Recent studies have recommended primary repair for esophageal regardless of the time interval between perforations [20, 21] and surgery [22].

There have been few reports describing the laparoscopic management of this entity. Studies showed that laparoscopic surgery has many advantages over open surgery, which are a shorter length of stay, faster bowel recovery and earlier mobilization, and less blood loss [23, 24].

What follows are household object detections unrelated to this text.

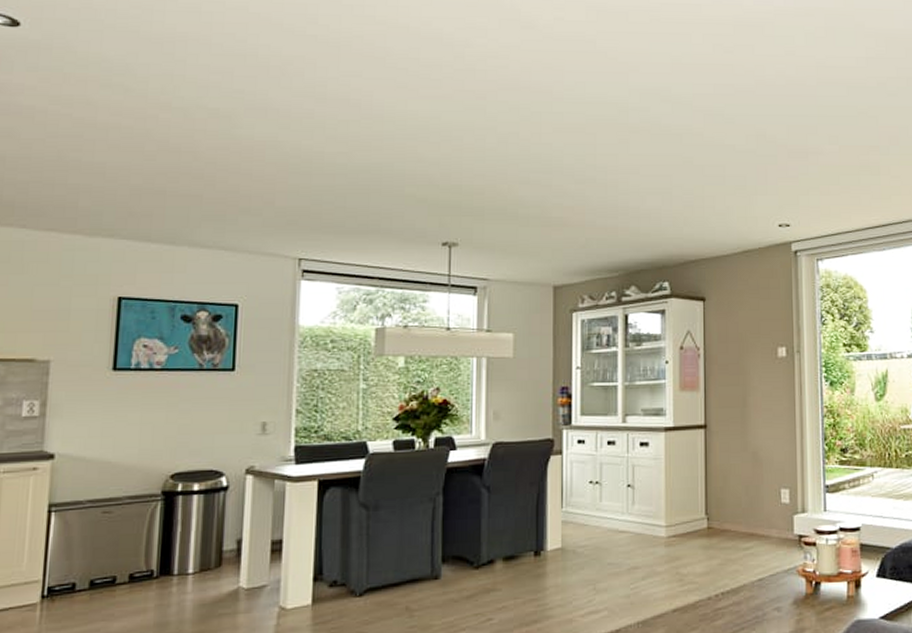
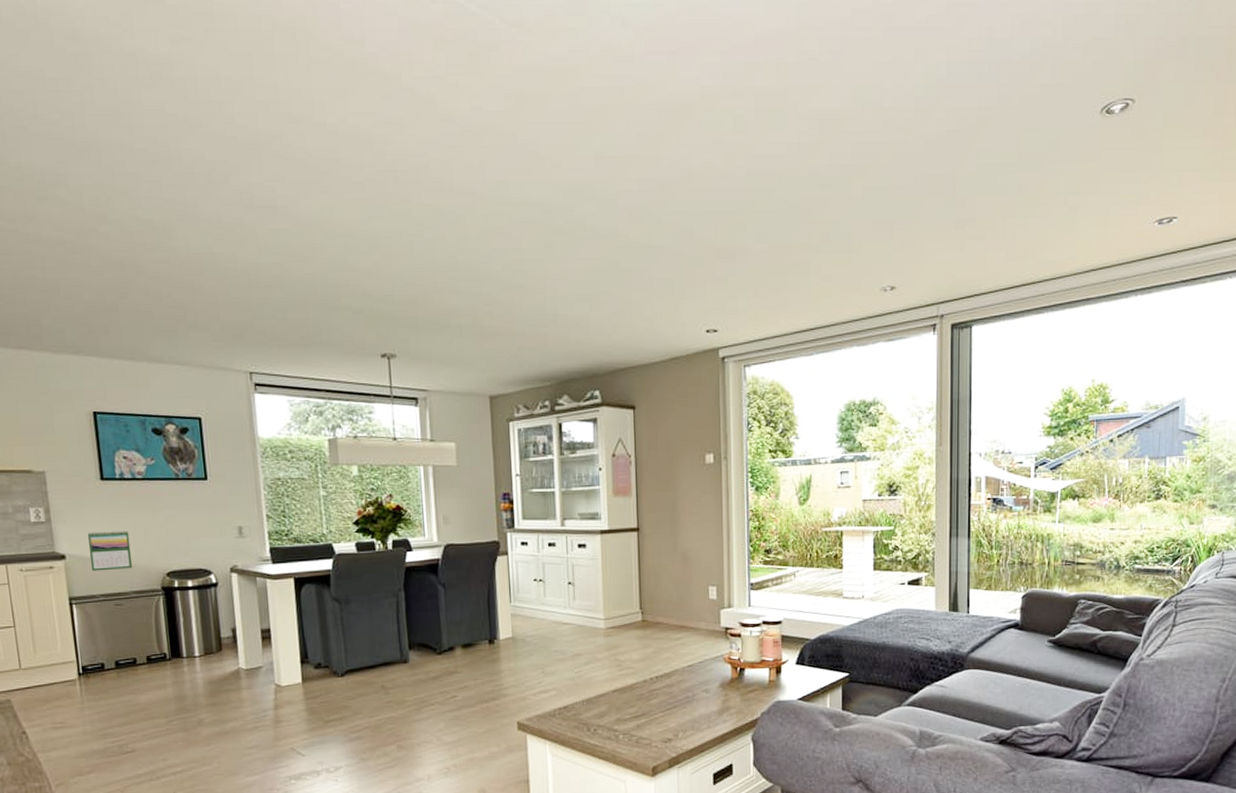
calendar: none [82,427,135,473] -> present [88,531,133,571]

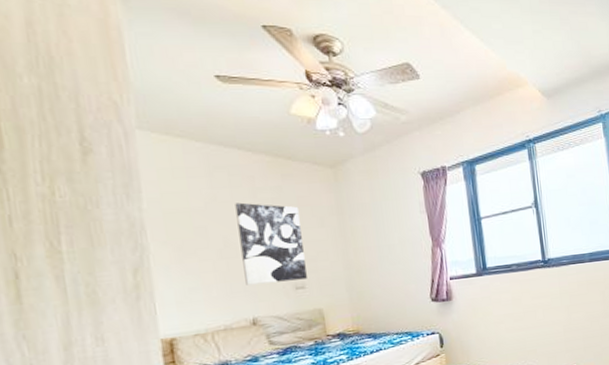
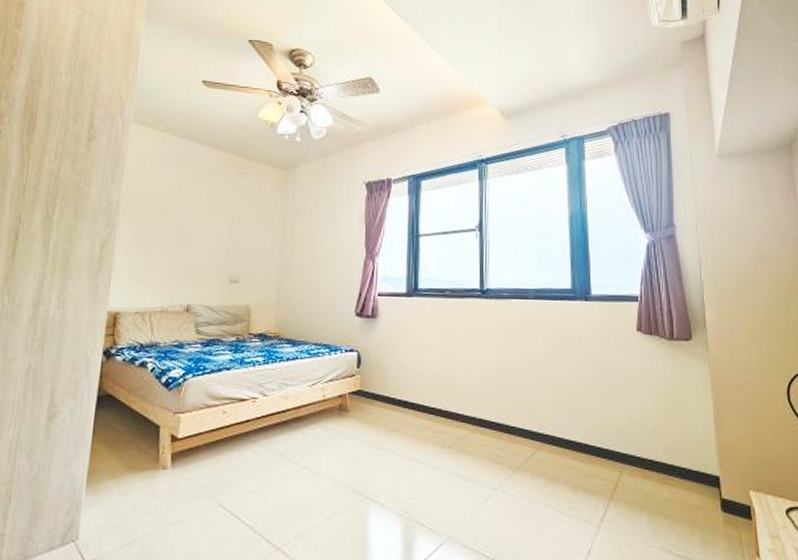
wall art: present [235,202,307,285] -> none [188,194,247,274]

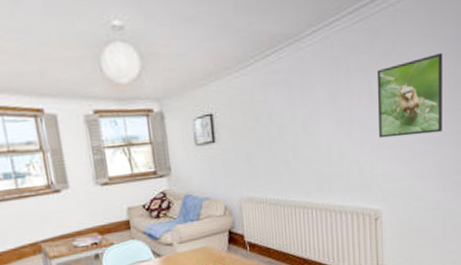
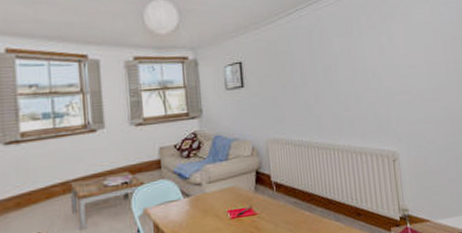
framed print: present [376,52,443,139] -> none [384,14,446,86]

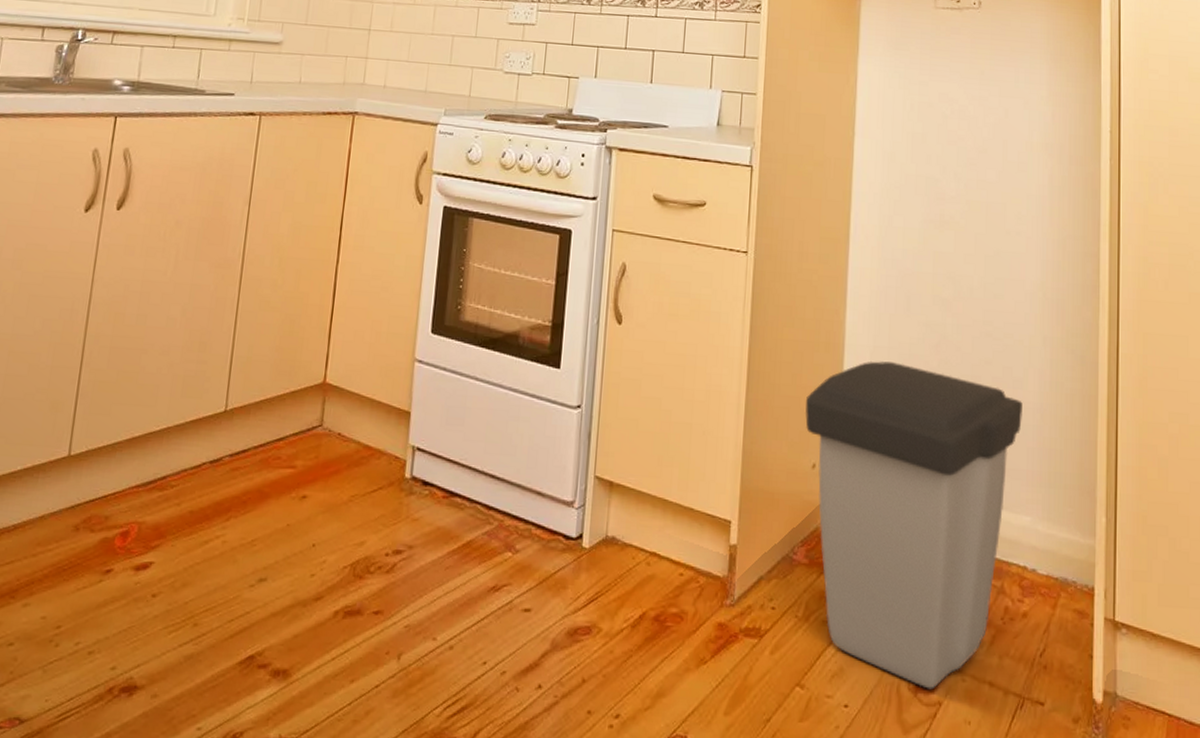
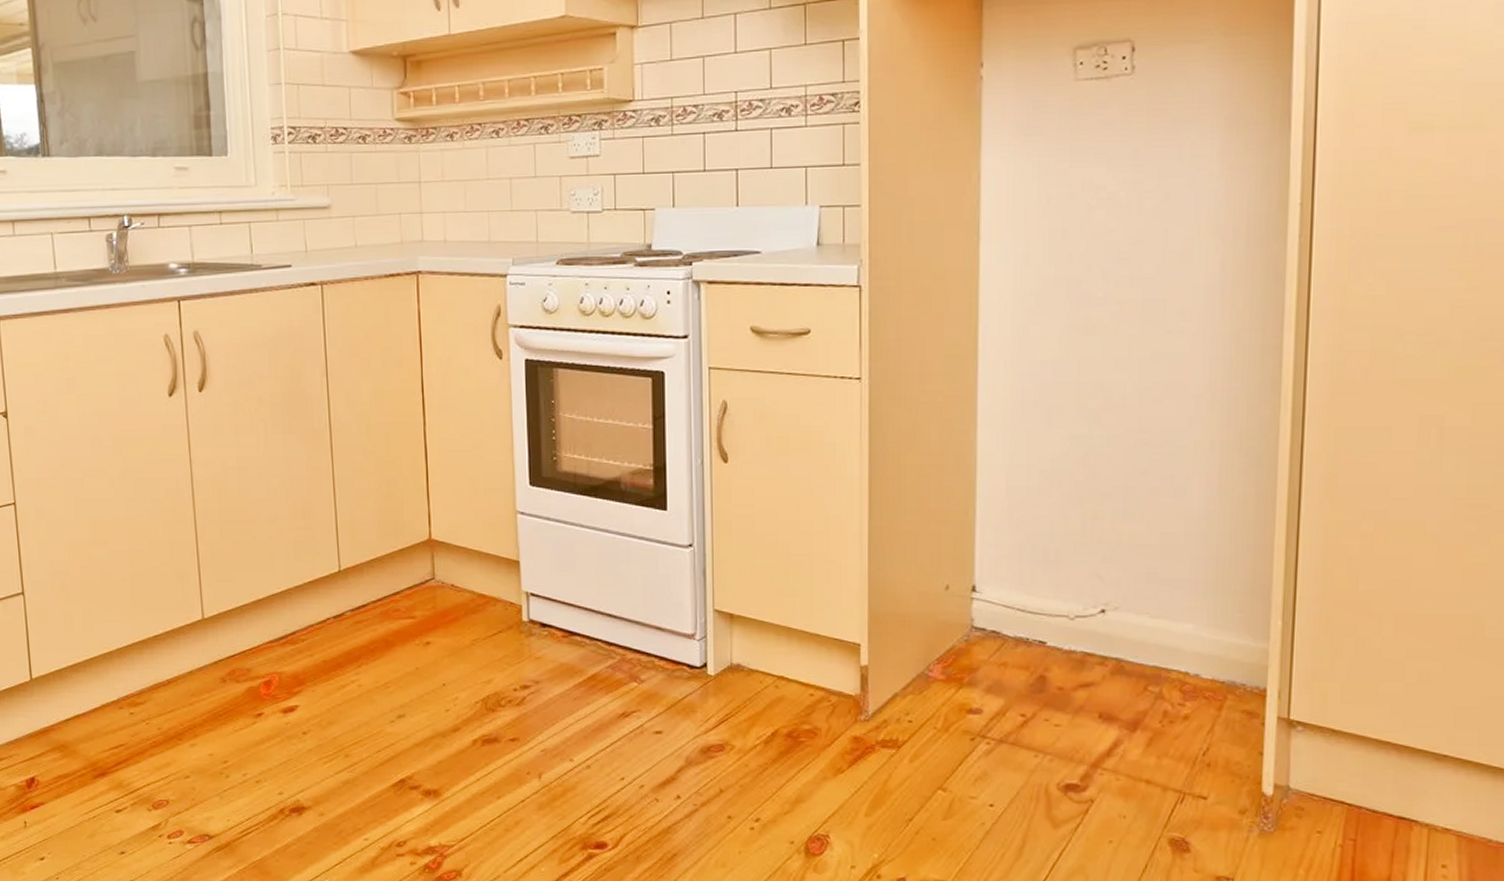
trash can: present [805,360,1023,690] -> none [935,479,1185,789]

The trans-hiatal approach results in a shorter length of hospital stay. In a study by Danson et al., the mean length of stay in the laparoscopic approach was 14 days [13]. In contrast, patients who underwent opposed open thoracotomy and washout with primary repair had a longer mean of 20.5 days. In patients who presented the following 48 h and underwent primary closure over a T-tube, the mean length of stay was longer than the previous group, which is 35.7 days [6]. There were no mortalities in cases managed by laparoscopic trans-hiatal repair, however open thoracotomy and primary repair was associated with a high mortality rate of 20%. These results, strongly support laparoscopic management of this condition. Herein we present an example of successful laparoscopic treatment of a case of Boerhaave’s syndrome, which involved primary surgical repair of the perforation. Despite the fact that it was a late presentation; exceeding 48 h from onset of pain, it had a considerably better outcome as compared to other cases reported in the literature. Furthermore, the total length of stay was significantly less than what was previously reported in the literature of similar cases (total LOS was 8 days for this case, in comparison to 14 days in the literature). This outcome signifies the success of laparoscopic primary repair of esophageal perforation.

Conclusion

The golden period of the first 24 h of insult still applies for cases of esophageal perforation. The rarity of these cases makes a comparison between the various methods of treatment difficult. The data presented support the use of laparoscopic operative intervention with primary repair as the mainstay of management of similar esophageal pathology, which showed success even with late presentations. The authors further emphasize the importance of involving a multidisciplinary team in the management of such challenging cases. This includes Intensive care physician, Thoracic surgeon, and laparoscopic surgeon.